On the other hand, using software for automating semantic search/match can allow you to quickly, easily and somewhat reliably achieve Levels 1-2 semantic search, depending on the vendor/solution you choose. At this time, true Level 3-5 semantic search is beyond the reach of today’s semantic search/match applications (IMHO).

One of the main and inescapable problems with any automated semantic search/match solution is that human capital data is quite often incomplete and unstructured. Let’s face it – no company is looking to find people because they mention specific keywords and titles – everyone’s looking for their next great hire who has specific skills and experience which may not even be explicitly mentioned in a resume, on a LinkedIn profile, in a Twitter bio, etc.

Matching software can work with what’s there (text that’s present), but they can’t match on what’s not there (text that isn’t present). On the other hand, one thing that humans do incredibly well is instantly perform dynamic inference, more commonly known as “reading between the lines.” Perhaps at some point in the future, software will be able to somewhat reliably infer experience and capability beyond text that is present, but it can’t be done today beyond guessing (e.g., “Were you looking for _____________?”).

Food for thought – how would you like to explain to a candidate that the reason why they weren’t considered for a job was because your semantic search application didn’t think they were a match based on their resume? How would you feel if you were turned down in consideration for a job because a software solution didn’t “like” your resume? Do we really want to rely 100% on a software solution that seems to make our life easier when it can result in missing and altogether eliminating some of the best people available?

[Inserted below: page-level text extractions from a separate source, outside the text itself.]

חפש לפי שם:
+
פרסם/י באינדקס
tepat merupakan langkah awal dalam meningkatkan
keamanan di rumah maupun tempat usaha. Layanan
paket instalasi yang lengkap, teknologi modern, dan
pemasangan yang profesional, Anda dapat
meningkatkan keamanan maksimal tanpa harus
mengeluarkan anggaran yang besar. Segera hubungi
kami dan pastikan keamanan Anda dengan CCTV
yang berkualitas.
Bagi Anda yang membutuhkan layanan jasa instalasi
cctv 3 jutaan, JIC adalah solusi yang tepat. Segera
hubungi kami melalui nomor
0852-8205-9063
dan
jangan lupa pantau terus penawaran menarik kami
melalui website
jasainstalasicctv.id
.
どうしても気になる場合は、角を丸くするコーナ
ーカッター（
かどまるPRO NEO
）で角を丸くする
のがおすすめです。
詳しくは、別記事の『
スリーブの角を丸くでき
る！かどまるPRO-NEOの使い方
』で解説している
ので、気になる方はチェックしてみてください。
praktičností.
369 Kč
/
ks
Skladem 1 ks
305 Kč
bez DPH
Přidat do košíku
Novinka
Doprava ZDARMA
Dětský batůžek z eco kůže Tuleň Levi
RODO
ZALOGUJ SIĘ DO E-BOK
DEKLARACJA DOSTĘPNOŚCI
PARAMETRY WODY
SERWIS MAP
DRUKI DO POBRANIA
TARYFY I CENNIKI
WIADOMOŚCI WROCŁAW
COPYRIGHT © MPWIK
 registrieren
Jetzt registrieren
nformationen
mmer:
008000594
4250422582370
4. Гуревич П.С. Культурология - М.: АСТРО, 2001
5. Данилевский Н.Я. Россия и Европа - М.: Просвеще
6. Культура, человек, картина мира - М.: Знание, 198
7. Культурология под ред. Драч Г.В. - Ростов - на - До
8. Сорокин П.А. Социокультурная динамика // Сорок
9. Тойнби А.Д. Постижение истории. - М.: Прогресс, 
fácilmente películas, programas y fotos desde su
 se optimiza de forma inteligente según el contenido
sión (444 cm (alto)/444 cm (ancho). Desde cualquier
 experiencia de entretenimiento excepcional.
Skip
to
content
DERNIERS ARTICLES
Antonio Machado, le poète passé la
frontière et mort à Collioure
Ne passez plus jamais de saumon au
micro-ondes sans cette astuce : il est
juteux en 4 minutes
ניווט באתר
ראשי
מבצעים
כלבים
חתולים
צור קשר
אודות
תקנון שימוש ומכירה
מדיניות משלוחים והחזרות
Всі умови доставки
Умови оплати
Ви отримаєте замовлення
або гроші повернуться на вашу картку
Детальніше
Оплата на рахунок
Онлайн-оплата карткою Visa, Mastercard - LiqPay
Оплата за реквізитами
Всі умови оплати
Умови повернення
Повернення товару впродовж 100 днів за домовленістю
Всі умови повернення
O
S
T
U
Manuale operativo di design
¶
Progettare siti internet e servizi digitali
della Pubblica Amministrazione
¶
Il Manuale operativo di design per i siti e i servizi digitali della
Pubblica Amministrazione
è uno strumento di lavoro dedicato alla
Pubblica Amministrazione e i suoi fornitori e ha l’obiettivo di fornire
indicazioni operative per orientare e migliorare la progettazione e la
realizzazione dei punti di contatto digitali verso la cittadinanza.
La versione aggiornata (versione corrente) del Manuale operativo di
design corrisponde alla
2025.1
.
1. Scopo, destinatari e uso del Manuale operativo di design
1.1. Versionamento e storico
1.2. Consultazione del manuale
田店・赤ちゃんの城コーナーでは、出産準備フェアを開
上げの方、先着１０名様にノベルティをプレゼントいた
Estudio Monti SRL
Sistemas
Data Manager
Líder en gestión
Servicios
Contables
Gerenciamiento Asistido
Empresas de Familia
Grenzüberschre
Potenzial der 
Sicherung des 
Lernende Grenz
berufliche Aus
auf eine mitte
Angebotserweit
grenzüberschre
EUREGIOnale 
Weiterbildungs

While software can retrieve and move data, data requires analysis to yield information and produce knowledge which can facilitate decision making. That’s why these solutions are referred to as Decision Support Systems – the operative word being “support,” because they don’t (and should not!) make the decisions for you – these solutions provide you with data to interpret for information to make an informed decision.

In the case of sourcing/recruiting – it’s deciding who to engage, screen, and potentially recruit.